Auto ML – getting neural net to design better neural net: Designing better machine learning models is exciting but it is also a painstaking effort of few engineers and scientists, Pichai revealed. “We want it to be possible for hundreds and thousands of developers to use machine learning. What better way to do this to get neural nets design better neural nets,” he shared. This approach has been dubbed as Auto ML. “It applies the reinforcement learning approach to a set of candidate neural nets,think of it this as baby neural nets and we actually use a neural net to iterate through them till we arrive at the best neural net,” said Pichai. TPUs have put this computationally hard task in the realm of possibility and through this approach, Google has already standardized tasks such as image recognition.
Bringing machine learning techniques in detecting breast cancer and DNA sequencing: the company has already published a paper on diabetic retinopathy in the Journal of American Medical Association this year. Now, its applying machine learning techniques to the complex field of pathology. “If you take an area like breast cancer diagnosis, even amongst highly trained pathologists agree on some forms of breast cancer can be as low as 48%. That is because each pathologist is reviewing the equivalent of 1000s 10 megapixel images for every case. This is a large data problem,” Pichai explained.
He revealed Google has neural nets to detect cancer spreading to adjacent lymph nodes. “It is early days but neural nets show a much higher degree of accuracy with 89% compared to previous methods of 73%. There are important caveats, we do have higher false positives but we are already giving it in the hands of pathologists who can improve diagnosis,” he said.
It is also being applied across basic sciences. In biology, neural nets are being trained to improve the accuracy of DNA sequencing. A new Google.ai tool is used to identify genetic variants more accurately than state of the art methods. “Reducing errors is an important application and we can more accurately identify whether or not patient has generic disease and can help with better diagnosis and treatment,” he said.
Machine learning can predict the quality of molecules: Machine learning is being applied to chemistry as well. Pichai’s premise is that it takes significant amount of computing resources to hunt for new molecules. “We think we can accelerate timelines by orders of magnitude, this opens up possibilities in drug discovery or material sciences. I am entirely confident one day AI will invent new molecules with predefined ways,” he said.

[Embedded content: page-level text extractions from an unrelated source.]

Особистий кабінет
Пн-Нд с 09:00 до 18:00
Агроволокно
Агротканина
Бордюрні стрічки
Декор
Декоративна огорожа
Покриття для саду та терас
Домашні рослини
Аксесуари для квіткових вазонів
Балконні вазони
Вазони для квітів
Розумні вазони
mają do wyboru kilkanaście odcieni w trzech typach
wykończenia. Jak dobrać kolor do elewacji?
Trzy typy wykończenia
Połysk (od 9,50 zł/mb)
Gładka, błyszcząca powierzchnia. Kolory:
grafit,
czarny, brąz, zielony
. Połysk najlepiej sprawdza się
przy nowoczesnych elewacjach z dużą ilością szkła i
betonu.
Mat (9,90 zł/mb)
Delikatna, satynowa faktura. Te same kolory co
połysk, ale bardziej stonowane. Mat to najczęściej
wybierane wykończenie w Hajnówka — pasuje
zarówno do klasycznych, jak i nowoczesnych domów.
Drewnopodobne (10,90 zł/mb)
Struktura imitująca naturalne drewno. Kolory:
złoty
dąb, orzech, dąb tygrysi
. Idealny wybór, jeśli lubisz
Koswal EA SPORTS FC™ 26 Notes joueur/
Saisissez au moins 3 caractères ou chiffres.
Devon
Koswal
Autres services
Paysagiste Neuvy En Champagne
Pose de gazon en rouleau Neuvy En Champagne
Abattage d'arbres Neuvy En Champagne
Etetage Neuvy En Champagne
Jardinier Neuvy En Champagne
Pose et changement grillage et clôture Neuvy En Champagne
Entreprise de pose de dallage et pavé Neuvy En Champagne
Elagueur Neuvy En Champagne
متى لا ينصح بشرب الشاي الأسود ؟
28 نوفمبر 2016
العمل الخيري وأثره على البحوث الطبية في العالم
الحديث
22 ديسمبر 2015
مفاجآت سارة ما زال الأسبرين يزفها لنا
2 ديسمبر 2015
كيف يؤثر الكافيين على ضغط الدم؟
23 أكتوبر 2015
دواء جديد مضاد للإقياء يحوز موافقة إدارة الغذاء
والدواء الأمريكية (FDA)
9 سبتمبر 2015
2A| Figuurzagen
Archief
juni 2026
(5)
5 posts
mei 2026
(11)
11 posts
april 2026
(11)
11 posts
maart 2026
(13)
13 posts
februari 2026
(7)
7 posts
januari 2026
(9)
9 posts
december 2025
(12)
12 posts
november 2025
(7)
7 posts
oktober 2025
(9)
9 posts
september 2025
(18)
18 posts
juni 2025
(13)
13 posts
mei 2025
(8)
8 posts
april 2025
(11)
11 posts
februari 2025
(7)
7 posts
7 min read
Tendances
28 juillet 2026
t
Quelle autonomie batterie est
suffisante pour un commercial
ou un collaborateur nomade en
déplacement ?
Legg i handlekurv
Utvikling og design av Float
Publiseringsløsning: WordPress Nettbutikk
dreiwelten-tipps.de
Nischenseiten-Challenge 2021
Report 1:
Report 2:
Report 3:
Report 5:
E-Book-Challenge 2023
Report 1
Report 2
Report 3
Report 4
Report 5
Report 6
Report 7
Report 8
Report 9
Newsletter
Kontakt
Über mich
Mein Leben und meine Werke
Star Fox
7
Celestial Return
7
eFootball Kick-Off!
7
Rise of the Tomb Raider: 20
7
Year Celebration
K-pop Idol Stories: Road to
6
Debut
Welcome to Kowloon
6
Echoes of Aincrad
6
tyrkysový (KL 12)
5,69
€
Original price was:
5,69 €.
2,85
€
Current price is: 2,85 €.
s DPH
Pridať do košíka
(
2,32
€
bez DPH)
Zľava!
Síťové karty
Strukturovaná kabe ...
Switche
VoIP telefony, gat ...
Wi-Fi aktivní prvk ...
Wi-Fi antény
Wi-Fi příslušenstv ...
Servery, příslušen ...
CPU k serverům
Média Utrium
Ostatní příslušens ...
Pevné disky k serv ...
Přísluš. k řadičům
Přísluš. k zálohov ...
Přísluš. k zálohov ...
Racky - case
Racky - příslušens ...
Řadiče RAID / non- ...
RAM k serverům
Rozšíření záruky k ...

Auto Draw – turning doodles into art: This web based machine learning tool turns doodles into artworks and is a spinoff of QuickDraw. Cranked out from the AI Experiments lab, it makes drawing more fun and accessible across mobile, tablet and computer. “It is a simple tool which can help people draw. Just like today you type in google and we give you suggestions we can do the same when you are trying to draw,” said Pichai.